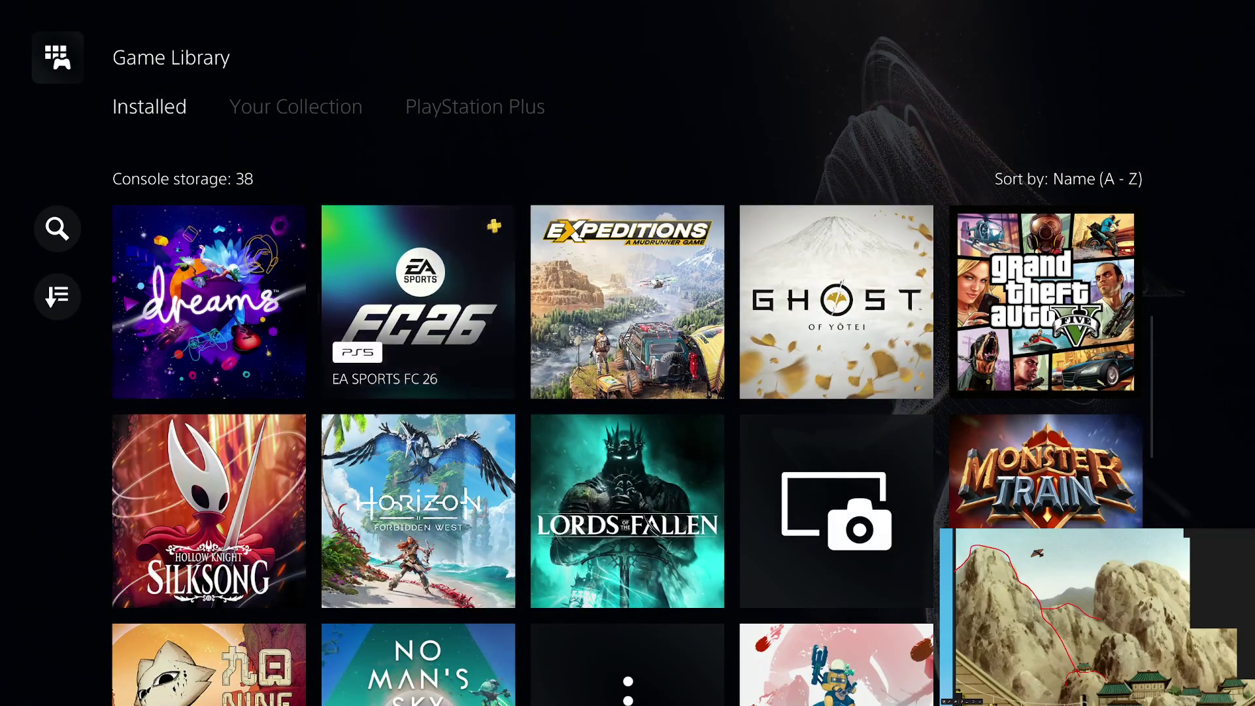
pyautogui.press('Escape')
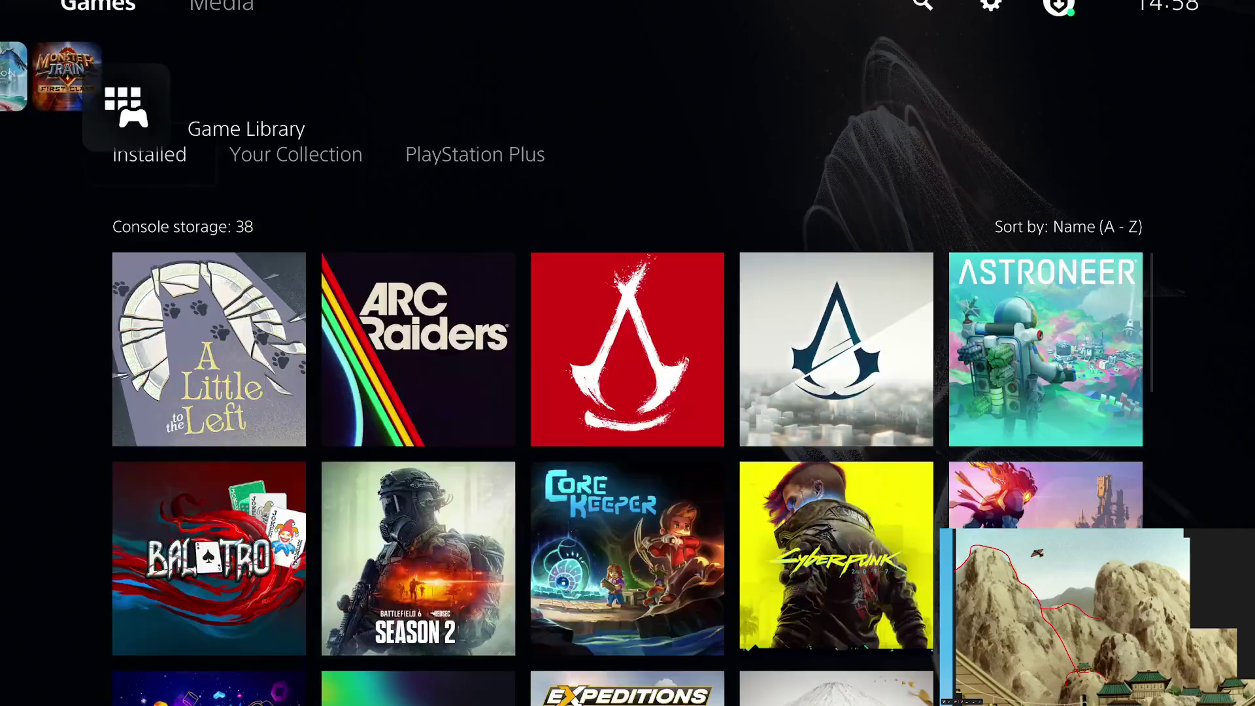
pyautogui.press('Right')
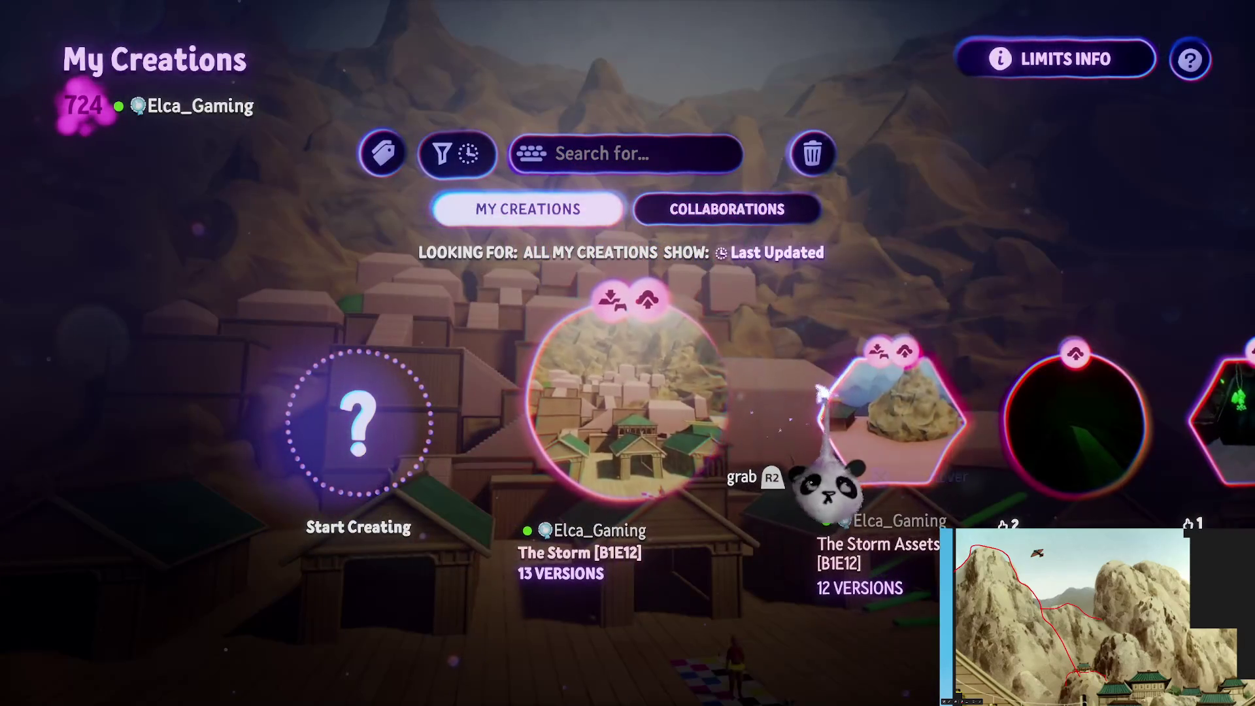
# Return home via the control centre and launch Ghost of Yōtei from the Game Library
pyautogui.press('super')
pyautogui.press('Down')
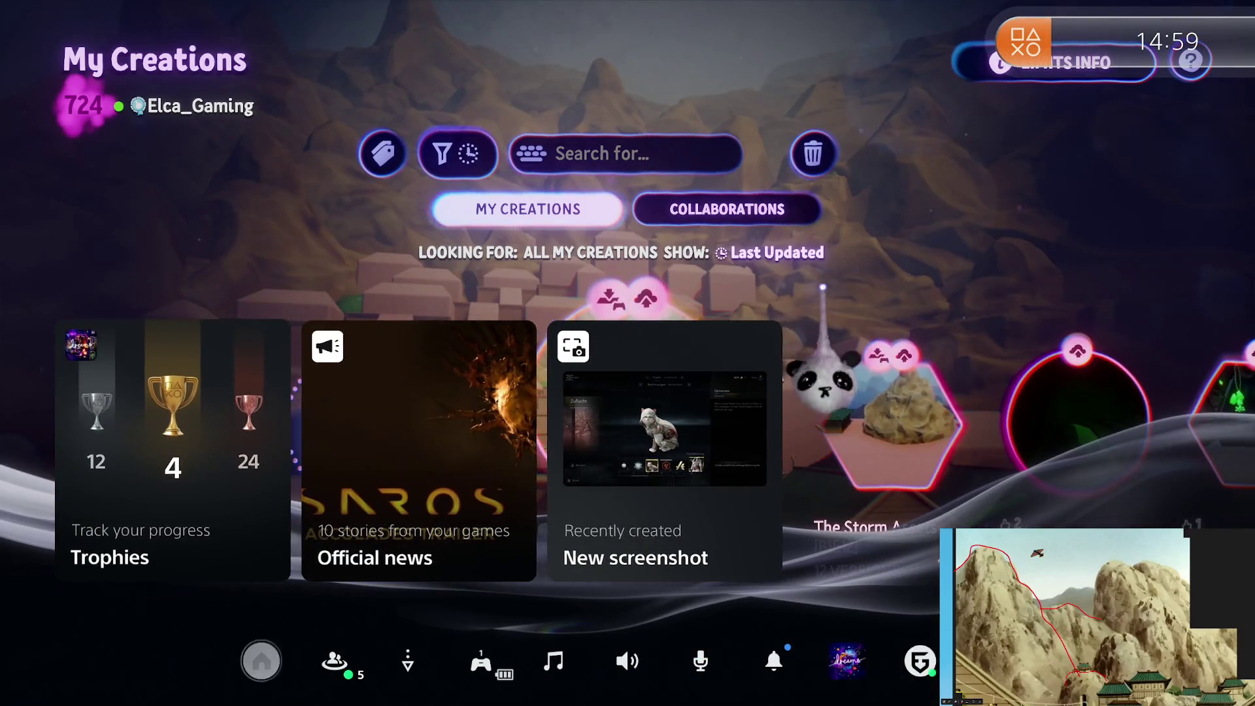
pyautogui.press('Return')
pyautogui.press('Right')
pyautogui.press('Right')
pyautogui.press('Right')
○ ○ ○ ○ ○ ○ ○
§ WHAT YOU WILL DO
The required output is the lines from the one containing "pyautogui.press('super')" through the end of the records above, reproduced exactly, with no pictures.

§ REPLY
pyautogui.press('super')
pyautogui.press('Down')
pyautogui.press('Return')
pyautogui.press('Right')
pyautogui.press('Right')
pyautogui.press('Right')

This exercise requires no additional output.